Transplantasi kepala manusia yang dilakukan pada mayat oleh dokter di Cina – dilaporkan sebagai operasi kepala pertama di dunia – telah menimbulkan kontroversi di kalangan ahli medis.
Transplantasi tersebut diumumkan oleh profesor Italia, Sergio Canavero, direktur Grup Neuromodulasi Lanjutan Turin, pada sebuah konferensi pers di Wina.
Prosedur tersebut dilakukan oleh tim yang dipimpin oleh Ren Xiaoping, seorang ahli bedah di Universitas Kedokteran Harbin, katanya. Operasi serupa untuk dilakukan pada manusia hidup akan terjadi “segera”, katanya.
Transplantasi selesai di Harbin, provinsi Heilongjiang. Selama operasi 18 jam, Ren dan asistennya berhasil menghubungkan kembali kepala yang terputus dengan tulang belakang, saraf dan pembuluh darah tubuh, Ren mengatakan kepada Harian Sains dan Teknologi pada hari Minggu.
Data, prosedur dan hasil akan dipublikasikan di jurnal bedah Bedah Neurologi Internasional AS dalam seminggu, katanya.
Ren dan Canavero telah bermitra dalam beberapa tahun terakhir untuk mencoba melakukan transplantasi kepala yang mustahil dilakukan.
Operasi transplantasi tubuh manusia yang sehat, biasanya disumbangkan oleh orang yang sudah mati otaknya, ke kepala pasien yang otaknya sehat pada saat kematian namun yang tubuhnya mengalami kerusakan.
Ren mencangkokkan kepala seekor monyet ke tubuh monyet lain tahun lalu, dan hewan itu hidup selama 20 jam setelah operasi tersebut.
“Operasi ini sangat penting,” kata Ren seperti dikutip. “Transplantasi kepala belum pernah terjadi sebelumnya dalam sejarah medis manusia Ada banyak tantangan yang harus ditangani untuk menyelesaikan pembedahan, dan kami telah membuat rencana inovatif.”
Zhai Xiaomei, seorang profesor etika kehidupan di Beijing Union Medical College Hospital, mengatakan karena operasi tersebut diselesaikan pada mayat, hal itu tidak memiliki banyak kemajuan signifikan praktis.
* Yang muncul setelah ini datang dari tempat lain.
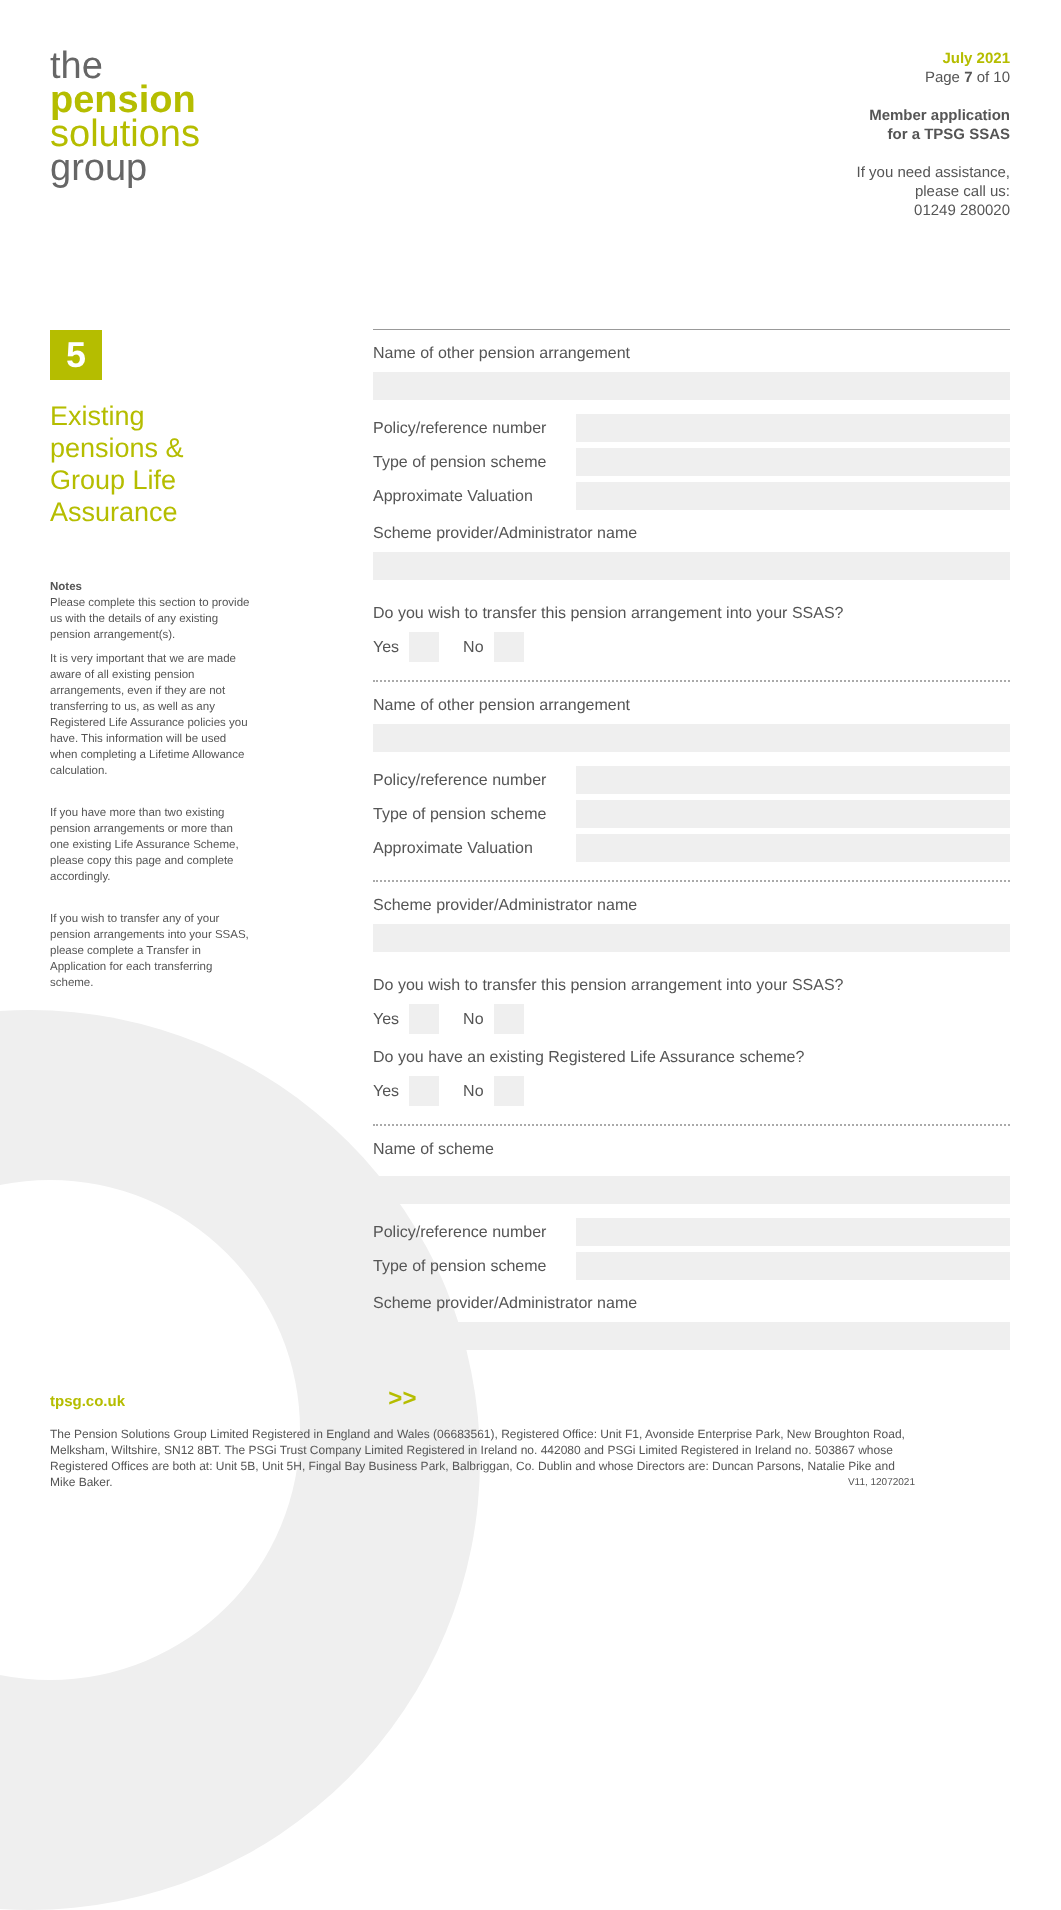the
pension
solutions
group
July 2021
Page 7 of 10
Member application
for a TPSG SSAS
If you need assistance,
please call us:
01249 280020
5
Existing pensions & Group Life Assurance
Notes
Please complete this section to provide us with the details of any existing pension arrangement(s).
It is very important that we are made aware of all existing pension arrangements, even if they are not transferring to us, as well as any Registered Life Assurance policies you have. This information will be used when completing a Lifetime Allowance calculation.
If you have more than two existing pension arrangements or more than one existing Life Assurance Scheme, please copy this page and complete accordingly.
If you wish to transfer any of your pension arrangements into your SSAS, please complete a Transfer in Application for each transferring scheme.
Name of other pension arrangement
Policy/reference number
Type of pension scheme
Approximate Valuation
Scheme provider/Administrator name
Do you wish to transfer this pension arrangement into your SSAS?
Yes No
Name of other pension arrangement
Policy/reference number
Type of pension scheme
Approximate Valuation
Scheme provider/Administrator name
Do you wish to transfer this pension arrangement into your SSAS?
Yes No
Do you have an existing Registered Life Assurance scheme?
Yes No
Name of scheme
Policy/reference number
Type of pension scheme
Scheme provider/Administrator name
tpsg.co.uk >>
The Pension Solutions Group Limited Registered in England and Wales (06683561), Registered Office: Unit F1, Avonside Enterprise Park, New Broughton Road, Melksham, Wiltshire, SN12 8BT. The PSGi Trust Company Limited Registered in Ireland no. 442080 and PSGi Limited Registered in Ireland no. 503867 whose Registered Offices are both at: Unit 5B, Unit 5H, Fingal Bay Business Park, Balbriggan, Co. Dublin and whose Directors are: Duncan Parsons, Natalie Pike and Mike Baker. V11, 12072021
“Mereka tidak bisa membuktikan apakah operasi itu berhasil atau tidak,” katanya. “Selain itu, lingkaran akademis pada umumnya percaya bahwa operasi serupa yang sukses pada manusia hidup tidak mungkin dilakukan, dan banyak hambatan teknis perlu dipecahkan terlebih dahulu.”
Pertanyaannya apakah itu etis dilakukan dengan operasi semacam itu, katanya.
“Ini berbeda dengan transplantasi normal, seperti transplantasi jantung,” katanya. “Misalkan kepala individu A ditransplantasikan ke tubuh Orang B. Siapa yang akan menjadi orang baru setelah operasi, A atau B?”
Tidak ada jawaban saat ini, dan para ahli masih mendiskusikan dampaknya, namun lebih banyak ahli percaya bahwa fungsi kepala lebih bermakna daripada tubuh dalam menentukan seseorang, katanya.
Li Wei, seorang ahli bedah transplantasi di Rumah Sakit Umum Angkatan Bersenjata di Beijing, mengatakan bahwa banyak hambatan untuk transplantasi kepala yang sukses.
“Transplantasi membutuhkan konjungsi otot, pembuluh darah dan neuron, namun perbaikan saraf tulang belakang yang rusak masih tidak mungkin dilakukan saat ini,” katanya. (Hsg)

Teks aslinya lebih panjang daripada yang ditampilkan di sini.